:: Document segment ::
# How to connect Logitech z5300 Speakers to my New G% iMac?



## khorlick (Oct 23, 2005)

Anyone using these speakers and can offer any help? I would like to either set them up in 5.1 mode or 2.1 mode. I know the speakers have the ability to switch between 5.1 and 2.1 but am unsure how to connect them to my iMac. They are currently connected to my PC using Colour coded RCA cables.

Cheers,

Keith


----------



## dona83 (Jun 26, 2005)

Get an m-Audio USB 7.1 sound card (Creative USB Audigy is not Mac compatible)


----------



## khorlick (Oct 23, 2005)

There is no way to hook them up to the existing hardware in the iMac?

Cheers,

Keith


----------



## RicktheChemist (Jul 18, 2001)

.


----------



## khorlick (Oct 23, 2005)

Thanks so much.

Keith


----------



## tintin (Sep 19, 2005)

Wait a second - I'm assuming you want to connect these to the 'headphone' jack or whatever is on your iMac (2 channel stereo output) - correct?

:: Record set ::
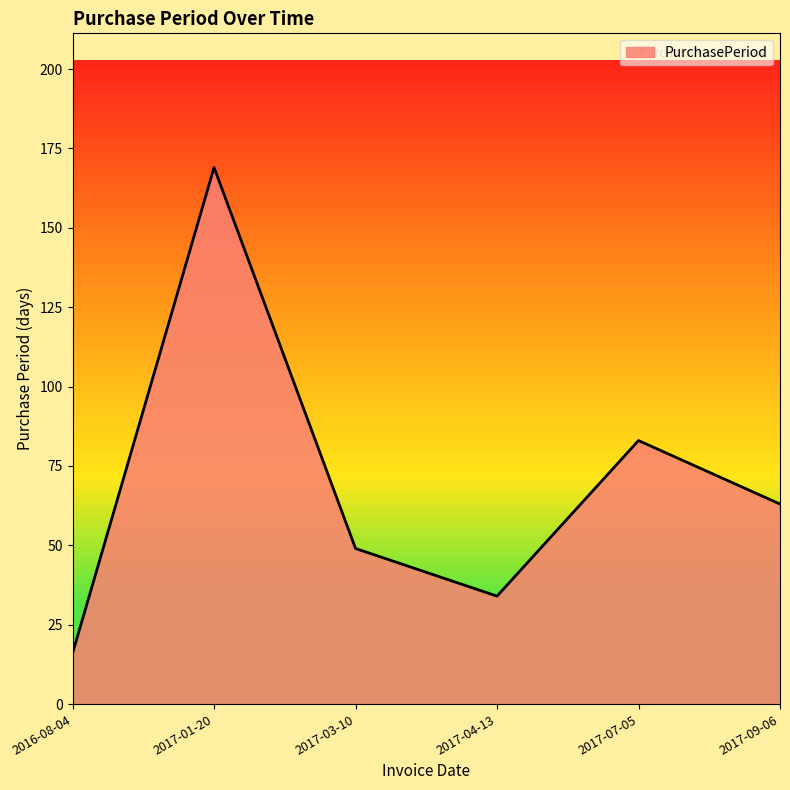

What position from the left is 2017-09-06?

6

---

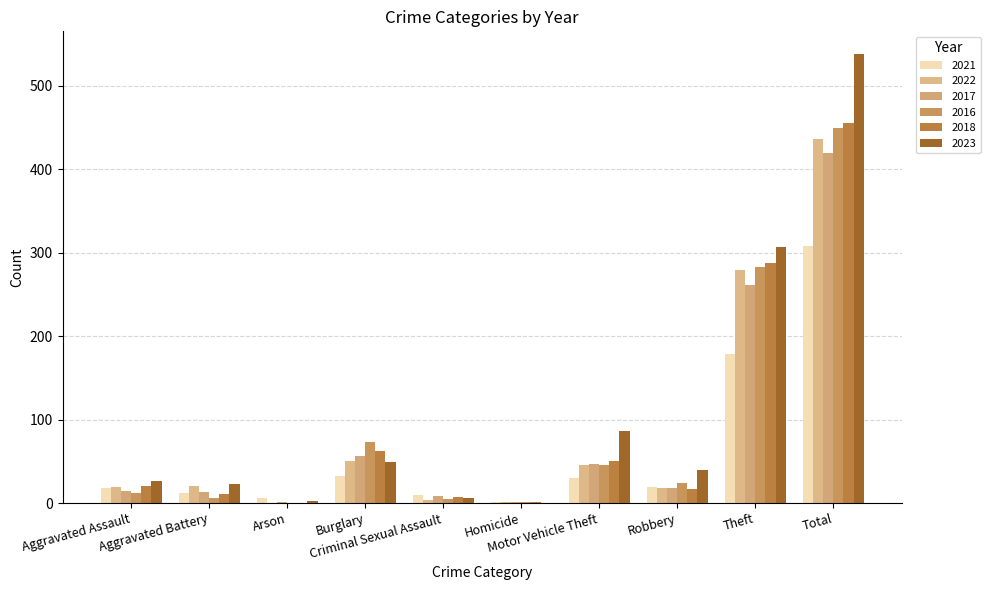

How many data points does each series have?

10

:: Brief 1 ::
Answer from the forum thread:
(a) Which sound card does dona83 recommend?
(b) What cables currently connect the speakers to the PC?
(c) Which product is described as not Mac compatible?
:: Brief 2 ::
Summarize the forum thread in two sentences.
You can answer from the forum thread alone, without the entries.

:: Written reply 1 ::
(a) An m-Audio USB 7.1 sound card.
(b) Color-coded RCA cables.
(c) The Creative USB Audigy.

:: Written reply 2 ::
A poster wants to connect Logitech z5300 speakers, currently linked to a PC with color-coded RCA cables, to an iMac in either 5.1 or 2.1 mode, and asks whether the iMac's existing hardware can be used. One reply recommends an m-Audio USB 7.1 sound card because the Creative USB Audigy is not Mac compatible, and another asks whether the poster means to use the iMac's two-channel stereo output.